__Exercise requirements__
1) In the podcast excerpt, where was Deborah Fernandez a full professor and the chair of dance?
2) Reproduce the podcast excerpt word for word from "Okay, so you" to "can do that.".
3) Render this sentence from the podcast excerpt in Spanish: "Then they hit that age where the freedom gets a little bit shut down."

__Excerpt__

Welcome back to Stories. I'm your host, Delia Quigley. And today I'm trying something a little different. This episode continues a conversation I began with another wise woman, Deborah Fernandez, in my previous episode, Life as a Creative Act. I felt there was more in the interview worth sharing. So this time, Deb and I turn inward. We explore the part of the artist that meets limitation. Not as an obstacle, but really as a mirror. So, in this extended conversation, I'm going to let it flow as we reflect on the inner life of the artists. So, Delia, how about a little introduction to your friendship with Deborah Fernandez? Alright, well, let's begin that it was the late 70s. I had heard about my brother's new girlfriend from a few sources. I remember thinking that she must be pretty outrageous to take on the eccentricity of my big brother, and I was right. We met at the gal party for the crew of the Knights of Santiago, the night her father was crowned as king. Deborah schmoozhed the costume crowd with a charm bred from her Cuban roots. I immediately recognized a kindred spirit. The years that followed found us dancing the Jota alongside Jose Molina, living together in a fourth floor walk-up in New York City, watching each other grow into mature women intent on crafting a life out of what we loved. We've been friends for over 40 years, and there are only a handful of these special relationships you and anyone will experience in a lifetime. Deb was a full professor and the chair of dance at Skidmore College there in Saratoga Springs. And today she is retired, and she turned her creativity, her talent, and her artistic expression into creating really amazing, beautiful collage. She told me once that her teaching philosophy is along the lines of the quote by Shunru Suzuki. He says, Each of you is perfect the way you are, and you can use a little improvement.

SPEAKER_01:

In other words, I want to get us away from thinking it's just about the arts. Can I paint? Can I make music? That's up to you to work on those skills, but you can still be creative. And I think the main thing is that we've got to release ourselves. And this is what stops a lot of people. And I'll tell a story about my student. Is it good or bad? That's what gets us. Comparison. Is it good or bad? So it's not really about is it good or bad? It's is it authentic? That's the word that I've landed on. Is it true to me? And then you got to be ready to let go of people's judgments because maybe you just want to draw squiggles. If that feels good and that feels authentic, and that gives you the feeling of something inside of you that wants to come forward, that wants to come out, then that's creativity. But you gotta watch that little demon voice of is it good or bad?

SPEAKER_00:

Okay, so you know, when you were talking like that, uh Saitwombly came to mind right away. Yes, right. So scribbles, juvenile, childish, chess, all over the place, and yet highly revered as a as an artist, right?

SPEAKER_01:

But also highly criticized. If you ever look at comments on any, you know, sort of social media platform, you'll see people saying anything from what a genius I love his work to that's dumb. A kid can do that.

SPEAKER_00:

What was the genius part? The genius part was that he didn't give a shit what anybody thought, and he just did what he wanted to do, and it was creative, and it was creative because there's a what you feel in Twamley's work is this burst of life, it's a burst of authenticity.

SPEAKER_01:

So don't let anybody tell you your authentic self is bad, which we love to do to kids, especially. And that's another thing when people say, Oh, any kid could do that. I'm like, Yeah, cool. Kids do cool stuff when they're free. Then they hit that age where the freedom gets a little bit shut down.

__Supplied information__
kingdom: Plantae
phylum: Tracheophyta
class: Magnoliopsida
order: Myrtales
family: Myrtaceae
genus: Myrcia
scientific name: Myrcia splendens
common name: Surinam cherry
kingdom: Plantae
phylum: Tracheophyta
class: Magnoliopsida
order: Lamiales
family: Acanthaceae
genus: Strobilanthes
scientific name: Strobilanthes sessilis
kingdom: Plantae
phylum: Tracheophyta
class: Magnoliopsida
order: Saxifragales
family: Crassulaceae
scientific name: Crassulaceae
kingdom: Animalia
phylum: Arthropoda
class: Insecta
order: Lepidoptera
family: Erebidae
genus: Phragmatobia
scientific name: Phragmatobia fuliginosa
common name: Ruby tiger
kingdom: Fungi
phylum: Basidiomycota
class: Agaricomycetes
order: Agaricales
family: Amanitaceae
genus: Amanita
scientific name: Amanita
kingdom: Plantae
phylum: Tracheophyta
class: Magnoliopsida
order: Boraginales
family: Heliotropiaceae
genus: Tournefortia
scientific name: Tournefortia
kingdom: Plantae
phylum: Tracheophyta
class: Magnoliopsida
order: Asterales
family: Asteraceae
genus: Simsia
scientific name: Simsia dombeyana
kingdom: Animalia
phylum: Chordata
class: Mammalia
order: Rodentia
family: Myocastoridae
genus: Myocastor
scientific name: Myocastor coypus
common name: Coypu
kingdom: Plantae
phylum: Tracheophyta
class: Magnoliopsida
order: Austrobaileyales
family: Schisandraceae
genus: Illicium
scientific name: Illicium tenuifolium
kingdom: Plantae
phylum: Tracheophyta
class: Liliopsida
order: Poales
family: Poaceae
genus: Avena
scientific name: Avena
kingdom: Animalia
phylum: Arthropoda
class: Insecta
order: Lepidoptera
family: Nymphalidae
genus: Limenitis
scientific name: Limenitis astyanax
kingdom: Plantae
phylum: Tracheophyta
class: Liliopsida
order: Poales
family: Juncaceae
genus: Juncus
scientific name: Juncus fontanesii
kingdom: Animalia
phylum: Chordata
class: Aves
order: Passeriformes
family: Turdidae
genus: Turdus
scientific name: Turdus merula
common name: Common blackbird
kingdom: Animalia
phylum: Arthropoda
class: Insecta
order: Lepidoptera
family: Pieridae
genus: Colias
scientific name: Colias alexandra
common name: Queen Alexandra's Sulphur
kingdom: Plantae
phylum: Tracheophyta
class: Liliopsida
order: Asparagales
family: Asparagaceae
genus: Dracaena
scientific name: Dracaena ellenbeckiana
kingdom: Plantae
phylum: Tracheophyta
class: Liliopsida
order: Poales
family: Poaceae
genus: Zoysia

__Set of answers__
1) Skidmore College in Saratoga Springs.

2)
Okay, so you know, when you were talking like that, uh Saitwombly came to mind right away. Yes, right. So scribbles, juvenile, childish, chess, all over the place, and yet highly revered as a as an artist, right?

SPEAKER_01:

But also highly criticized. If you ever look at comments on any, you know, sort of social media platform, you'll see people saying anything from what a genius I love his work to that's dumb. A kid can do that.

3) Luego llegan a esa edad en la que la libertad se les restringe un poco.